User Jeff King <[email protected]> has been added to the cc: list.

gitgitgadget-git[bot] avatar Jun 14 '25 23:06 gitgitgadget-git[bot]

On the Git mailing list, Junio C Hamano wrote (reply to this):

Jeff King <[email protected]> writes:

> And while it may be tempting to say "well, it does not hurt to free them
> on the die() path", in my opinion that way madness lies. You may have
> access to some local variables that can be freed, but there will be many
> other heap allocations that you don't even know about!
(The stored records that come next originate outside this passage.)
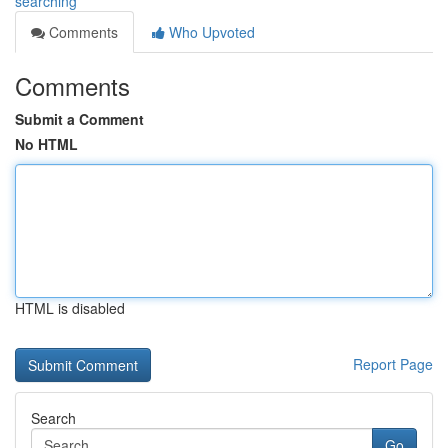
searching
Comments
Who Upvoted
Comments
Submit a Comment
No HTML
HTML is disabled
Report Page
Search
Go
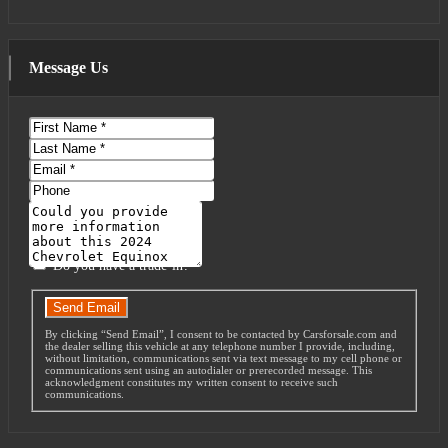
Message Us
First
Name
Last
Name
Email
Phone
Message
Do you have a trade-in?
Send Email
By clicking “Send Email”, I consent to be contacted by Carsforsale.com and
the dealer selling this vehicle at any telephone number I provide, including,
without limitation, communications sent via text message to my cell phone or
communications sent using an autodialer or prerecorded message. This
acknowledgment constitutes my written consent to receive such
communications.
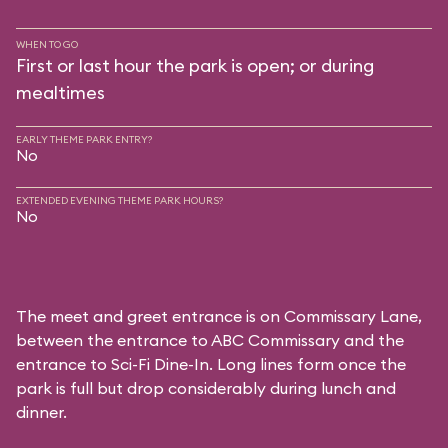
WHEN TO GO
First or last hour the park is open; or during
mealtimes
EARLY THEME PARK ENTRY?
No
EXTENDED EVENING THEME PARK HOURS?
No
The meet and greet entrance is on Commissary Lane,
between the entrance to
ABC Commissary
and the
entrance to
Sci-Fi Dine-In
. Long lines form once the
park is full but drop considerably during lunch and
dinner.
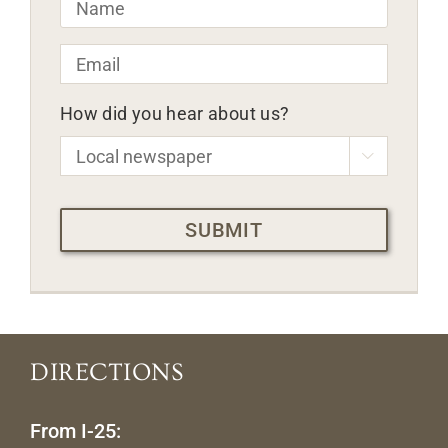
Email
*
How did you hear about us?

CAPTCHA
DIRECTIONS
From I-25:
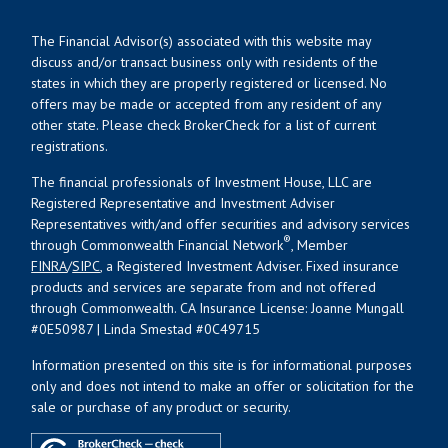
The Financial Advisor(s) associated with this website may
discuss and/or transact business only with residents of the
states in which they are properly registered or licensed. No
offers may be made or accepted from any resident of any
other state. Please check BrokerCheck for a list of current
registrations.
The financial professionals of Investment House, LLC are
Registered Representative and Investment Adviser
Representatives with/and offer securities and advisory services
®
through Commonwealth Financial Network
, Member
FINRA
/
SIPC
, a Registered Investment Adviser. Fixed insurance
products and services are separate from and not offered
through Commonwealth. CA Insurance License: Joanne Mungall
#0E50987 | Linda Smestad #0C49715
Information presented on this site is for informational purposes
only and does not intend to make an offer or solicitation for the
sale or purchase of any product or security.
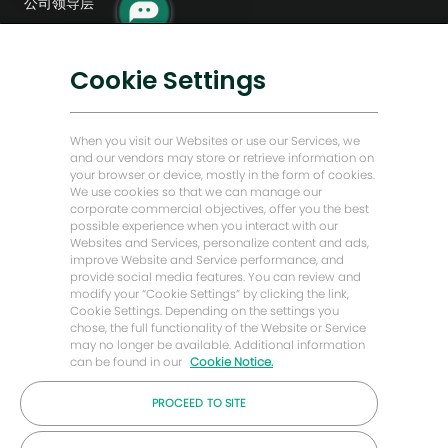
公司领导层
器
人
数字化转型
通
知
低碳解决方案
Cookie Settings
能源前瞻故事
贝克·休斯故居
When you visit our Websites or use our Services, we
and our vendors may store or retrieve information on
your browser or device, mostly in the form of cookies.
让我们保持联系
We use cookies so that we can manage our
corporate commercial objectives, offer you the best
possible experience when you interact with our
Websites and Services, personalize content and ads,
improve Website and Service performance, and
provide social media features. You can review and
modify your “Cookie Settings” by clicking the link,
Cookie Settings. Depending on the settings you
chose, the full functionality of the Website or Service
may no longer be available. Additional information
can be found in our
Cookie Notice.
PROCEED TO SITE
© 2026 年贝克休斯公司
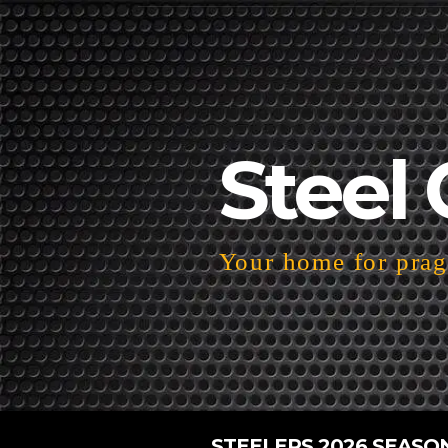
Steel 
Your home for pragm
STEELERS 2026 SEASO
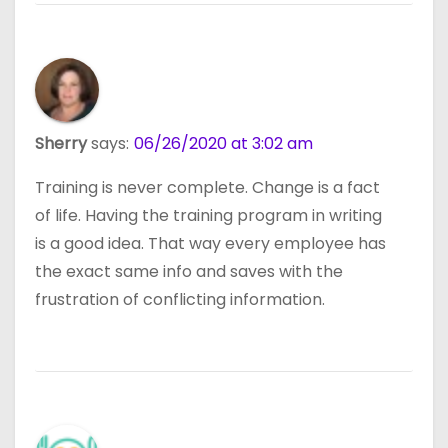
Sherry
says:
06/26/2020 at 3:02 am
Training is never complete. Change is a fact
of life. Having the training program in writing
is a good idea. That way every employee has
the exact same info and saves with the
frustration of conflicting information.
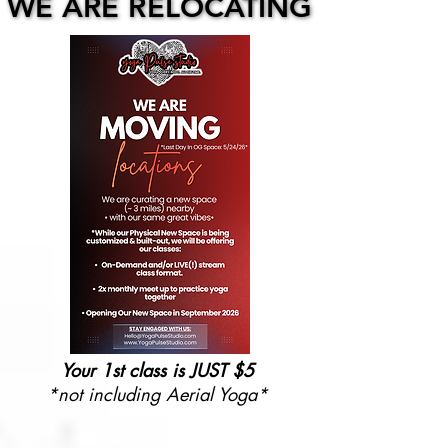
WE ARE RELOCATING
WE ARE RELOCATING
Your 1st class is JUST $5
*not including Aerial Yoga*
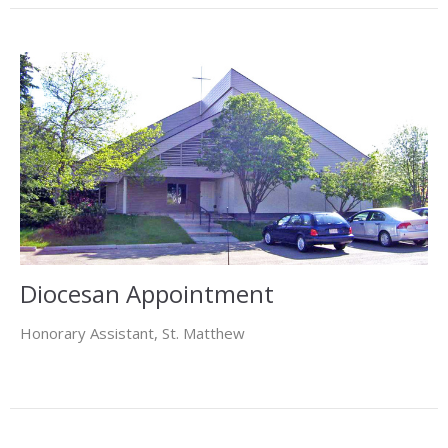
Diocesan Appointment
Honorary Assistant, St. Matthew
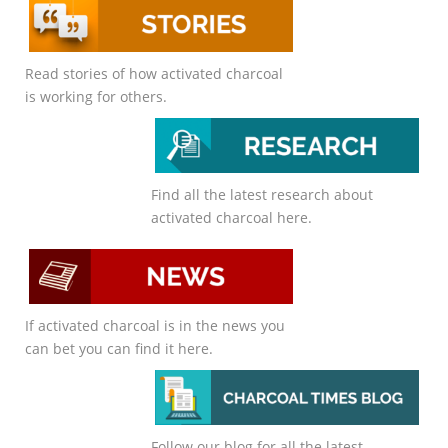
Read stories of how activated charcoal
is working for others.
Find all the latest research about
activated charcoal here.
If activated charcoal is in the news you
can bet you can find it here.
Follow our blog for all the latest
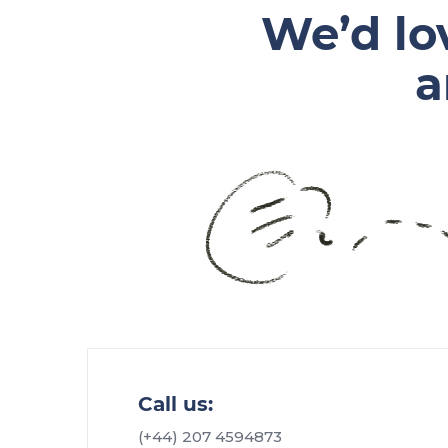
We’d lo
a
Call us:
(+44) 207 4594873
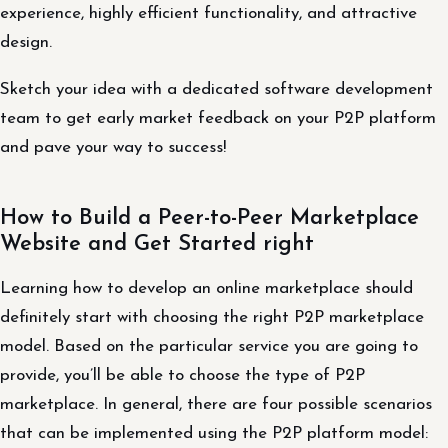
experience, highly efficient functionality, and attractive
design.
Sketch your idea with a dedicated software development
team to get early market feedback on your P2P platform
and pave your way to success!
How to Build a Peer-to-Peer Marketplace
Website and Get Started right
Learning how to develop an online marketplace should
definitely start with choosing the right P2P marketplace
model. Based on the particular service you are going to
provide, you’ll be able to choose the type of P2P
marketplace. In general, there are four possible scenarios
that can be implemented using the P2P platform model:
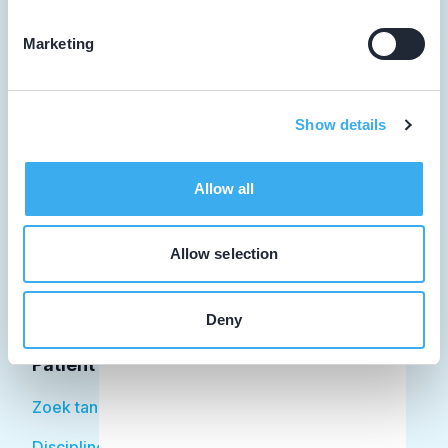
Marketing
Tandarts
Show details
Student
Opleider
Allow all
Patiënt
Allow selection
Facilitator
Over KRT
Deny
Patiënt
Zoek tandarts
Disciplines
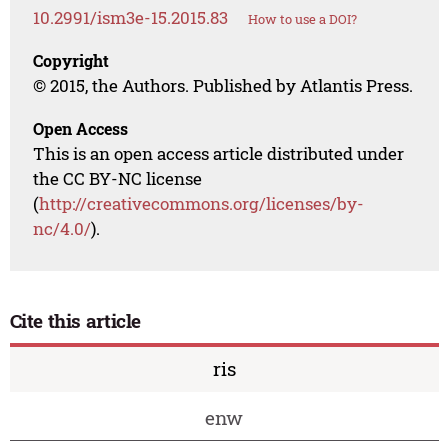
10.2991/ism3e-15.2015.83
How to use a DOI?
Copyright
© 2015, the Authors. Published by Atlantis Press.
Open Access
This is an open access article distributed under
the CC BY-NC license
(
http://creativecommons.org/licenses/by-
nc/4.0/
).
Cite this article
ris
enw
Here's a toy
> example from a similar discussion a few years ago:
>
>   https://lore.kernel.org/git/[email protected]/

Yeah, I recall that discussion and the example.  Yes, we should not
have to crawl up from a direct caller of die() and free everything
these stack frames hold.

> I.e., this:
>
> diff --git a/builtin/notes.c b/builtin/notes.c
> index cc1163242f..f3d5eda104 100644
> --- a/builtin/notes.c
> +++ b/builtin/notes.c
> @@ -321,12 +321,8 @@ static int parse_reuse_arg(const struct option *opt, const char *arg, int unset)
>  		die(_("failed to resolve '%s' as a valid ref."), arg);
>  	if (!(value = odb_read_object(the_repository->objects, &object, &type, &len)))
>  		die(_("failed to read object '%s'."), arg);
> -	if (type != OBJ_BLOB) {
> -		strbuf_release(&msg->buf);
> -		free(value);
> -		free(msg);
> +	if (type != OBJ_BLOB)
>  		die(_("cannot read note data from non-blob object '%s'."), arg);
> -	}

Much nicer.

gitgitgadget-git[bot] avatar Jun 15 '25 00:06 gitgitgadget-git[bot]